A “cultura orgânica” do catolicismo português, toda feita de visão de mundo e “formas de vida” e não já de Igreja, encontra a sua derradeira manifestação poética.

“Cobra d''água”, último livro de A. M. Pires Cabral, estrutura-se em duas partes, “Sarabanda” e “Requiem”, a primeira colocada sob a égide de Haendel, a segunda sob a de Mozart. Curiosamente, os poemas que, a meio de cada uma dessas partes, abordam a obra dos compositores em causa são dos menos convincentes do livro, o que talvez explique o carácter identicamente pouco convincente da arrumação proposta. O livro não nos persuade do seu pé (ou sequer meio-pé) para a dança, tanto mais que a parte inicial, em poemas como “A chaga”, “A grossa língua de Deus”, “Bipolar” ou “Entreabre-me a porta”, parece tentar antes um diálogo com o José Régio do drama teológico e crístico (mais o primeiro do que o segundo), coisa dada, em Régio e em Pires Cabral, a figurações expressionistas mas hieráticas, como é patente nos versos finais de “Bipolar”: “Sei é que / vou ficando cansado de ter / no meu próprio interior a arena onde sem brio / nem progresso visível para qualquer dos lados / nos defrontamos eu e o meu touro, / perpetuamente empatados”. O livro abre, porém, com um dos grandes poemas do autor, “Elegia do reencontro”, que é também uma lição de singeleza e eficácia retórica, muito típica deste Pires Cabral tardio, neste caso no uso da anáfora (“Diz-me que sim”, “Diz-me que”) responsável pela estrutura, em forma de salmo, do poema. “Diz-me que sim, que voltarei a vê-los / aqueles de quem fui contemporâneo”: o drama da presença (“Eles eram meus e fizeram-se-me em fumo”), que é também o drama da Voz (“Diz-me que sim, que a fala lhes será / restituída, e farão dela um uso festivo”) e da nomeação (“diz-me que sim, que voltarei a vê-los /e a chamar pelo nome”), estrutura esta escatologia em forma de elegia mas que se deseja, de facto, cântico do Dia da Ressurreição (“Diz-me que não foram eficazes / as diligências do tempo para os corroer, / diz-me que carne e pele triunfarão no dia / do reencontro”). O que nos oferece de novo a constatação de que neste último Pires Cabral a “cultura orgânica” do catolicismo português, toda feita de visão de mundo e “formas de vida” e não já de Igreja - o que era ainda, e apesar de tudo, o drama historicamente específico de um Ruy Belo -, encontra a sua talvez derradeira manifestação poética.

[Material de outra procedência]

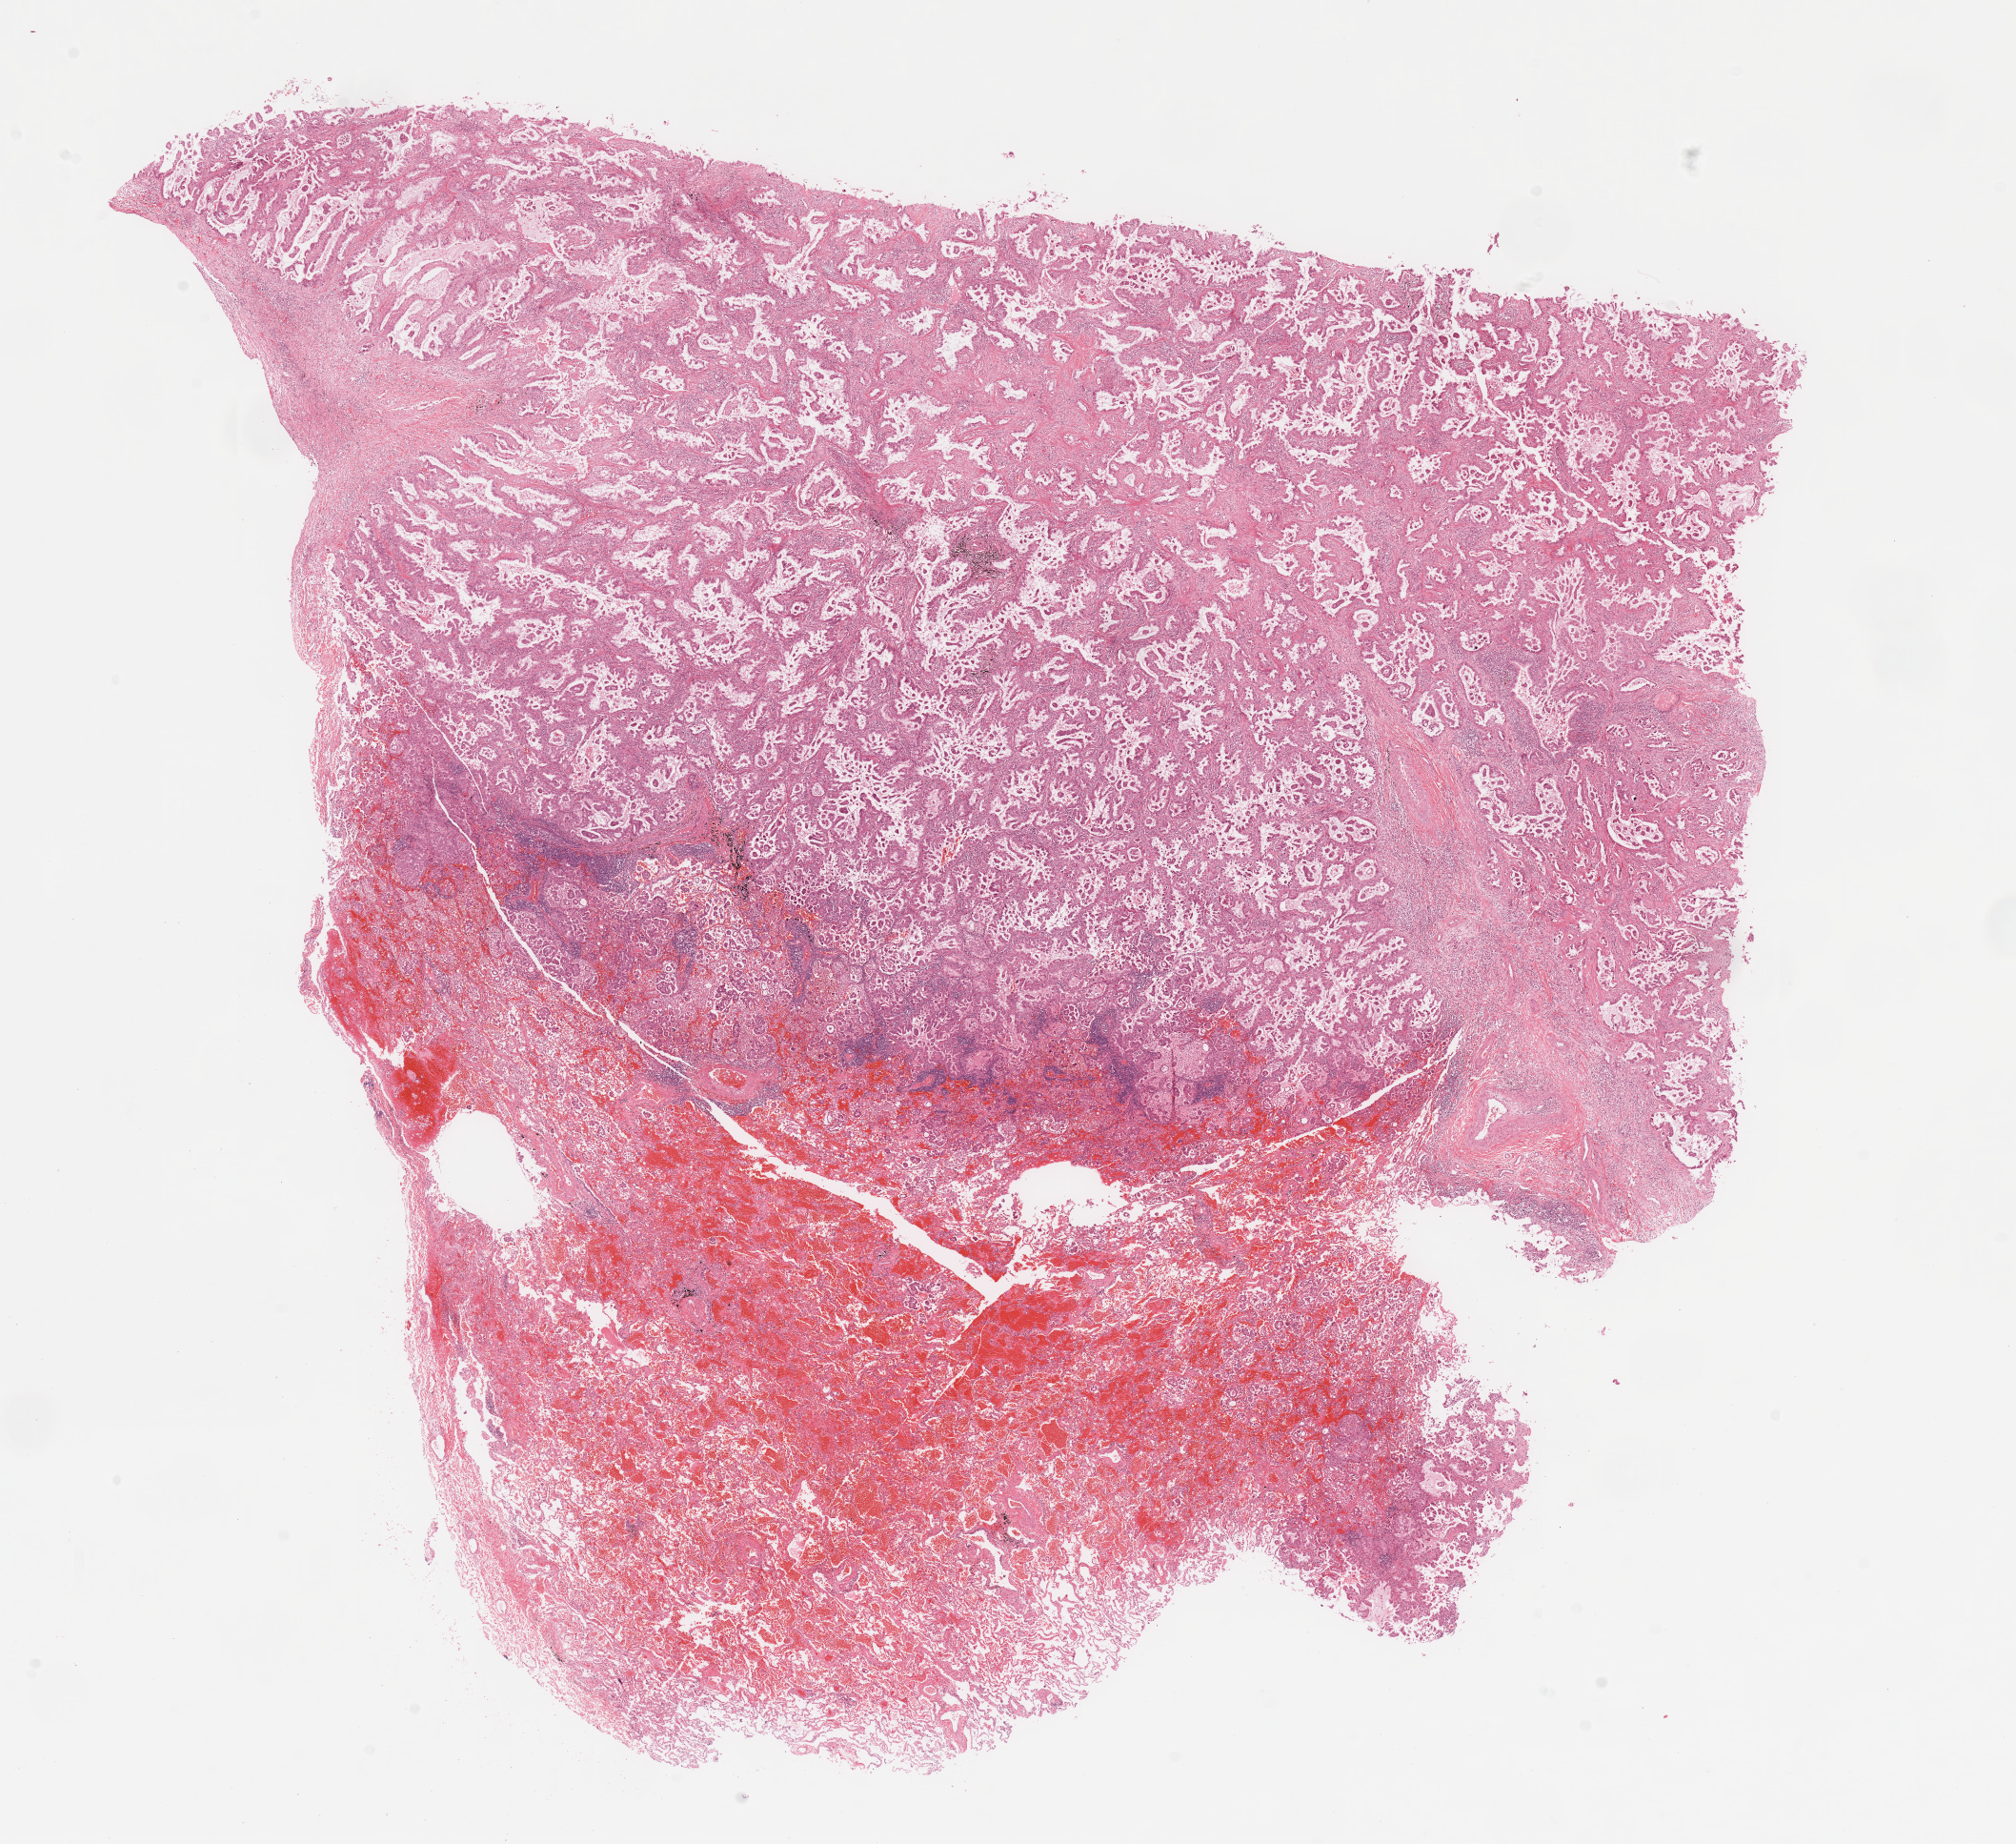
Whole-slide histology image, Hematoxylin and eosin (H&E) stained, a low-resolution overview of the entire scanned area, about 16.7 x 15.3 mm (acquisition: 20x scan); tumour tissue sample, sampled site: lung. 48-year-old female patient. Histologic grade: G2 (moderately differentiated). Composition of this section per pathologist review: tumour nuclei 70%, necrosis 10%.
Histologic diagnosis: Adenocarcinoma, NOS. AJCC pathologic stage: IA. Primary tumour site (as recorded): right lower lobe.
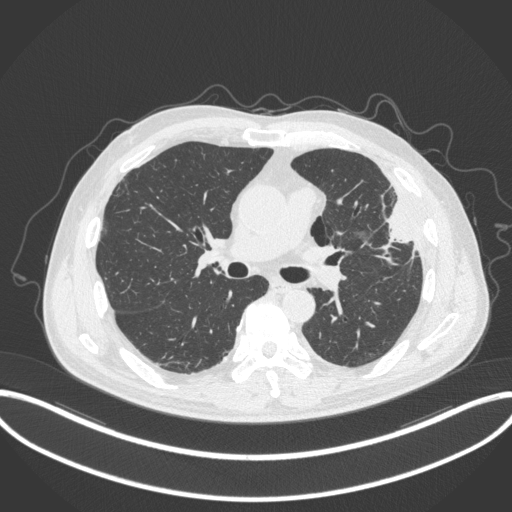
Chest CT, one axial slice; position 195 of 382 along the scan axis; reconstruction kernel B31f; lung window (W 1500 / L -600 HU); 1 mm slice thickness; 512 × 512 image matrix, field of view 415 × 415 mm. Patient: male, 64 years. From the clinical record (not read from this slice): clinical TNM (as recorded): T4 N1 M0; histopathological grade: G3.
Annotated regions visible in this slice (rectangle marked by the reading radiologist):
- lung tumour (recorded histology: adenocarcinoma): bounding box (x1, y1, x2, y2) in pixels: (380, 196, 417, 257)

A sarabanda está antes presente no regime oscilante entre essa garantia de que veremos um triunfo final da carne e a percepção aguda do embuste do sentido. Num outro poema magnífico, “Não me mostres nenhum norte”, denuncia-se justamente isso - “Não me mostres nenhum norte / nem estradas para lá: / são tudo embustes.” -, pedindo-se que, em alternativa, se mostrem “pedras, folhas mortas / de Outono atapetando o chão das matas”. A conclusão recalca a rima natural para “norte” no poema (“morte”, obviamente), solicitando contudo a sua tradução em imagem: “Quero eu dizer: mostra-me coisas / daquelas que se corrompem sem pressa”. O poder da poesia, como percebemos neste Pires Cabral, mora todo nos efeitos secundários activados pela imagem, e não tanto nas suas ambições “explicativas”. “Explicações” é precisamente o título de um dos poemas curtos desta primeira parte, poema que nos ajuda a perceber como o catolicismo enquanto “forma de vida” pode conviver com um cepticismo primordial: “Explicador, / explica-me devagar /as coisas vertiginosas. // Por exemplo, / o que é explicar”.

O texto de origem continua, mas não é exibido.